Rep. Paul Brodeur, D-Melrose, walked down Banks Place’s puddled sidewalk on Wednesday morning, March 29 flanked by city employees, MBTA officials, representatives from Sen. Jason Lewis’s office and a few concerned citizens.
The group was there to examine the current state of the road most Melrosians use to access Oak Grove station, and talk about what can be done to fix it.
“There is no question the road is in crappy shape,” Brodeur said, gesturing to a section of Banks Place particularly pockmarked by potholes.
Banks Place is under MBTA control, but Melrose city employees have fielded multiple calls about the road’s condition from residents recently – calls they’ve been forwarding to the area’s state legislators.
“It is an issue in the last six months that we’ve gotten a lot of calls on,” said Mike Lindstrom, chief of staff for Mayor Rob Dolan. “You can clearly see the MBTA has failed to maintain this property over the years. In a situation like this, we work through our state delegation because they have direct communications with the MBTA.”
Brodeur, who organized the visit to Banks Place on Wednesday, called the condition of the road “unacceptable.”
“This is the last stop going north so it draws folks from all over,” Brodeur said of Oak Grove. “Recognizing constraints, we want to make it as safe as we possibly can. That’s not the case right now.”
MBTA representative Lisa Battiston told the Free Press Banks Place repairs will soon be underway.
Battiston said “immediate actions” include the placement of a plate over a structure at a northerly bridge and fixing potholes as needed.
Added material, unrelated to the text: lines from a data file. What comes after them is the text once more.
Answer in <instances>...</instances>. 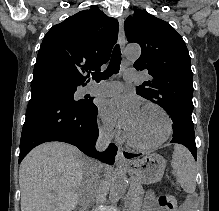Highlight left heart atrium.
I'll return each mask as SVG.
<instances>
[{
  "instance_id": "39dd6f15",
  "label": "left heart atrium",
  "mask_w": 219,
  "mask_h": 211,
  "mask_svg": "<svg viewBox=\"0 0 219 211\" xmlns=\"http://www.w3.org/2000/svg\"><path fill=\"white\" fill-rule=\"evenodd\" d=\"M140 110L135 97L119 95L103 103L101 116L107 124L129 131L135 124Z\"/></svg>"
}]
</instances>
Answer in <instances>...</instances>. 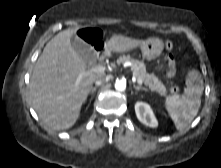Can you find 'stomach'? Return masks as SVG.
<instances>
[{
	"label": "stomach",
	"instance_id": "0dacf381",
	"mask_svg": "<svg viewBox=\"0 0 221 168\" xmlns=\"http://www.w3.org/2000/svg\"><path fill=\"white\" fill-rule=\"evenodd\" d=\"M140 48L143 58L150 61L158 58L161 55L164 49V43L161 39L152 37L145 40L140 45Z\"/></svg>",
	"mask_w": 221,
	"mask_h": 168
}]
</instances>
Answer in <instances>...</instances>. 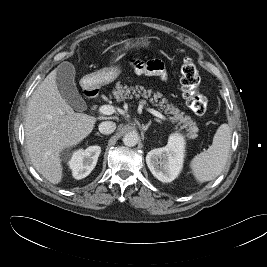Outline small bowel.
Here are the masks:
<instances>
[{"label":"small bowel","mask_w":267,"mask_h":267,"mask_svg":"<svg viewBox=\"0 0 267 267\" xmlns=\"http://www.w3.org/2000/svg\"><path fill=\"white\" fill-rule=\"evenodd\" d=\"M132 67L137 74H147L160 76L163 80L166 79V70L164 64L159 60L140 61L134 60Z\"/></svg>","instance_id":"obj_1"}]
</instances>
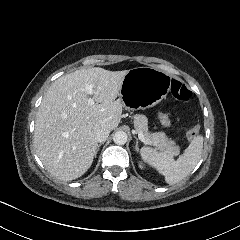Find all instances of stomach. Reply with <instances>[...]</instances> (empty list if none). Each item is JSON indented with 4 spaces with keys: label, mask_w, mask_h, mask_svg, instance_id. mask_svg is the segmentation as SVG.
I'll return each mask as SVG.
<instances>
[{
    "label": "stomach",
    "mask_w": 240,
    "mask_h": 240,
    "mask_svg": "<svg viewBox=\"0 0 240 240\" xmlns=\"http://www.w3.org/2000/svg\"><path fill=\"white\" fill-rule=\"evenodd\" d=\"M171 76L154 67H135L128 70L120 90L124 107L145 109L163 100L170 91Z\"/></svg>",
    "instance_id": "0dacf381"
}]
</instances>
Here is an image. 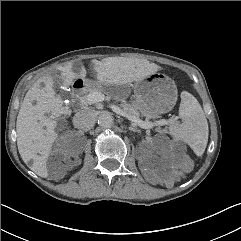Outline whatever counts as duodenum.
Instances as JSON below:
<instances>
[{
    "mask_svg": "<svg viewBox=\"0 0 241 241\" xmlns=\"http://www.w3.org/2000/svg\"><path fill=\"white\" fill-rule=\"evenodd\" d=\"M87 87L88 82L84 80L75 81L72 85V99L76 101Z\"/></svg>",
    "mask_w": 241,
    "mask_h": 241,
    "instance_id": "obj_1",
    "label": "duodenum"
}]
</instances>
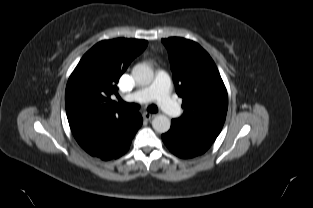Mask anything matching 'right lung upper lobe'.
<instances>
[{"instance_id": "right-lung-upper-lobe-1", "label": "right lung upper lobe", "mask_w": 313, "mask_h": 208, "mask_svg": "<svg viewBox=\"0 0 313 208\" xmlns=\"http://www.w3.org/2000/svg\"><path fill=\"white\" fill-rule=\"evenodd\" d=\"M146 40L118 38L94 45L69 77L65 92L68 121L130 113L110 99L131 61L147 46Z\"/></svg>"}]
</instances>
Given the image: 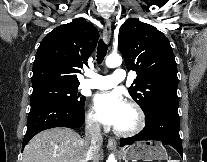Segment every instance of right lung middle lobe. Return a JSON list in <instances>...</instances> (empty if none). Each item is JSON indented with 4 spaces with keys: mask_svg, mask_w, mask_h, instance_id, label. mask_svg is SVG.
<instances>
[{
    "mask_svg": "<svg viewBox=\"0 0 207 162\" xmlns=\"http://www.w3.org/2000/svg\"><path fill=\"white\" fill-rule=\"evenodd\" d=\"M78 85L47 84L33 88L31 101L57 99L72 107H83L85 97L78 93Z\"/></svg>",
    "mask_w": 207,
    "mask_h": 162,
    "instance_id": "dd1d6c3e",
    "label": "right lung middle lobe"
}]
</instances>
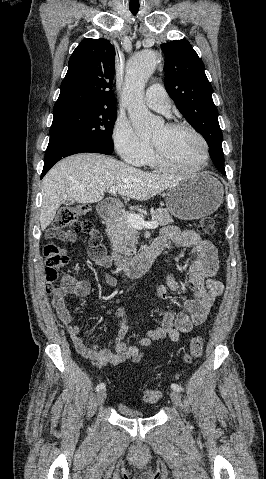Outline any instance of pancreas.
Instances as JSON below:
<instances>
[{
  "label": "pancreas",
  "instance_id": "obj_1",
  "mask_svg": "<svg viewBox=\"0 0 266 479\" xmlns=\"http://www.w3.org/2000/svg\"><path fill=\"white\" fill-rule=\"evenodd\" d=\"M130 213L117 216L108 226V237L111 241L112 250L116 253L124 255L136 254V246L138 243V231L131 226L127 221V216ZM144 218L143 215H139ZM159 223L160 226H165L173 222V218L165 209L154 211L152 219Z\"/></svg>",
  "mask_w": 266,
  "mask_h": 479
}]
</instances>
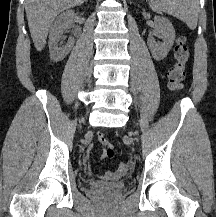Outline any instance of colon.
Masks as SVG:
<instances>
[{
	"label": "colon",
	"instance_id": "1",
	"mask_svg": "<svg viewBox=\"0 0 216 217\" xmlns=\"http://www.w3.org/2000/svg\"><path fill=\"white\" fill-rule=\"evenodd\" d=\"M174 57L176 62L169 70L168 86L171 91L178 92L181 89L182 83L186 77V64L189 58L187 40L183 33L178 35L174 48ZM98 141L103 147L104 156L107 158H112L114 156V149L108 137L103 133H100L98 135ZM121 169L123 171V167H121Z\"/></svg>",
	"mask_w": 216,
	"mask_h": 217
}]
</instances>
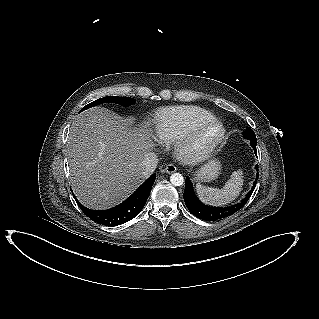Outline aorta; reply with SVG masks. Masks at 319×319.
Returning <instances> with one entry per match:
<instances>
[{"instance_id": "aorta-1", "label": "aorta", "mask_w": 319, "mask_h": 319, "mask_svg": "<svg viewBox=\"0 0 319 319\" xmlns=\"http://www.w3.org/2000/svg\"><path fill=\"white\" fill-rule=\"evenodd\" d=\"M170 181L174 186H181L184 183V178L180 173H174L170 176Z\"/></svg>"}]
</instances>
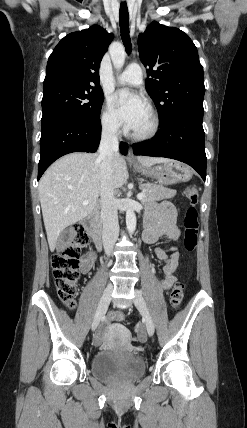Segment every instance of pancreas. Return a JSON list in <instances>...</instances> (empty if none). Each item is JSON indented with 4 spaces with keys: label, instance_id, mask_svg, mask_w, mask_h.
Masks as SVG:
<instances>
[{
    "label": "pancreas",
    "instance_id": "obj_1",
    "mask_svg": "<svg viewBox=\"0 0 247 428\" xmlns=\"http://www.w3.org/2000/svg\"><path fill=\"white\" fill-rule=\"evenodd\" d=\"M139 188L144 193V198L141 200V203L145 206L153 201L171 199L176 195L175 190L151 183L141 184Z\"/></svg>",
    "mask_w": 247,
    "mask_h": 428
}]
</instances>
More comprehensive roadwork should be finished this year, she added.
“Nitch Engineering has been hired to assess the road and develop a re-pavement plan with the entire road planned to be completely repaved/rebuilt by the fall,” Battiston wrote in an email.
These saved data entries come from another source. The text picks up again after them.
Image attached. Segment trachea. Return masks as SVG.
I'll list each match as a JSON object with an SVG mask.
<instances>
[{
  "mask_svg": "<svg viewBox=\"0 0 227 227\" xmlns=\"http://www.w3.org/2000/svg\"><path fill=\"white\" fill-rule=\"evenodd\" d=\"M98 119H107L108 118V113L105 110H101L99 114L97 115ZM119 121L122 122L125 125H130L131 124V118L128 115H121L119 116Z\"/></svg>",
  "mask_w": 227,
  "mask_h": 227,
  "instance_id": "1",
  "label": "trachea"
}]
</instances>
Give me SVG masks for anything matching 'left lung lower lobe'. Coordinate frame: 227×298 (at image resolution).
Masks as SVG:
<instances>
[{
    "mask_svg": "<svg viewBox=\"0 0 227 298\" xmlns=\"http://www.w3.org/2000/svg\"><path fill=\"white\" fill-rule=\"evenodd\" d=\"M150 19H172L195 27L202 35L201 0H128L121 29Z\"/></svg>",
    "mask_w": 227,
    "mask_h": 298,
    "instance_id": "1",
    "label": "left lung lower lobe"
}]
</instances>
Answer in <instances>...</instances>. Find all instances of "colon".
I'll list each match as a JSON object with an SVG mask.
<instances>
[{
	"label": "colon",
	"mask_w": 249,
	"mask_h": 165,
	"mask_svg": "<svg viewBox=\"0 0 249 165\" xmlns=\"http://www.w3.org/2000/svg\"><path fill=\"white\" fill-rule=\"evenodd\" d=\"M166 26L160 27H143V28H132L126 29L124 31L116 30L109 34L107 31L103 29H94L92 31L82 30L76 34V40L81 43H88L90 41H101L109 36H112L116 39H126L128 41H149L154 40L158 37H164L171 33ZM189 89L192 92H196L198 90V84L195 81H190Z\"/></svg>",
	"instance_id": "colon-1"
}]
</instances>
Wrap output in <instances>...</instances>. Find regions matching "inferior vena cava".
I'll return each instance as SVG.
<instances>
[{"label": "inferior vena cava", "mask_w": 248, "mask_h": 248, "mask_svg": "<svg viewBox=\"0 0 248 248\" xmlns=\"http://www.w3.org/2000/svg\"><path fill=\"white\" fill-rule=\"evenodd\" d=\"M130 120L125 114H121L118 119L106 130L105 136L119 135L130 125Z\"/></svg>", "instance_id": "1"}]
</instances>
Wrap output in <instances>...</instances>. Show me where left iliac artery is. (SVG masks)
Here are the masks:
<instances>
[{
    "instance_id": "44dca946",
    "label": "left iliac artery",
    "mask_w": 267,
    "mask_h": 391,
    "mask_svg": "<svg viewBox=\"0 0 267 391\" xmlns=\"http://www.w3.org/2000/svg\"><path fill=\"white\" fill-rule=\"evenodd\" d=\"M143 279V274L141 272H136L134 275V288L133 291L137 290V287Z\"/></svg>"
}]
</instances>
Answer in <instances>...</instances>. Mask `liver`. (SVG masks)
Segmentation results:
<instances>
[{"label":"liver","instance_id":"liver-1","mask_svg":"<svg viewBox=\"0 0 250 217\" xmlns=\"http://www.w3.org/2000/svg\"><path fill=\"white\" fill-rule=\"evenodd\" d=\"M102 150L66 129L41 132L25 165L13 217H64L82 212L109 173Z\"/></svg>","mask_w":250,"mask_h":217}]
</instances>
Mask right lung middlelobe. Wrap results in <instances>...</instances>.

On Monday, Battiston said concerns about contractor-owned vehicles parked on the sidewalk of Banks Place, forcing bikes to ride in the street, have now been addressed.
“Parking space accommodations for the vehicles are being determined and coordinated with the parking department,” Battiston wrote. “Parking signage is now being produced to be installed in order to designate the spaces accordingly. The parking area will be cordoned off until signs are posted.”
For Melrose resident Matt Wallace, the contractor vehicles were an ongoing safety concern. Wallace was seriously injured recently when his bicycle clipped the side mirror of one of the contractor vehicles, causing him to flip over his handlebars.
“With the conditions of the road, the people parked as such, the narrowness of the road and competing traffic, really all those risks came together and caused this incident,” Wallace said.
Wallace landed on his head and shoulder and was transported to Massachusetts General Hospital via ambulance, where he was told he’d separated his shoulder.
“It was a Grade III AC joint separation, which is a permanent deformity,” Wallace said. “Fortunately, nothing was broken and I didn’t have a concussion.”
Wallace is now in physical therapy, he wears a sling, and he’s taking the bus. He said he’s “pleasantly surprised” by the actions taken by MBTA this past week.
“I am pretty pleased with the response taken,” Wallace said. “Those [contractor vehicles] really shouldn’t be there. It’s not safe for pedestrians or bicyclists.”
Brodeur thanked MBTA officials for attending the site visit.
“The good news is, it’s in the works,” Brodeur said. “I think it’s important to let the community know that nothing goes as fast as folks want, but this is going to be fixed.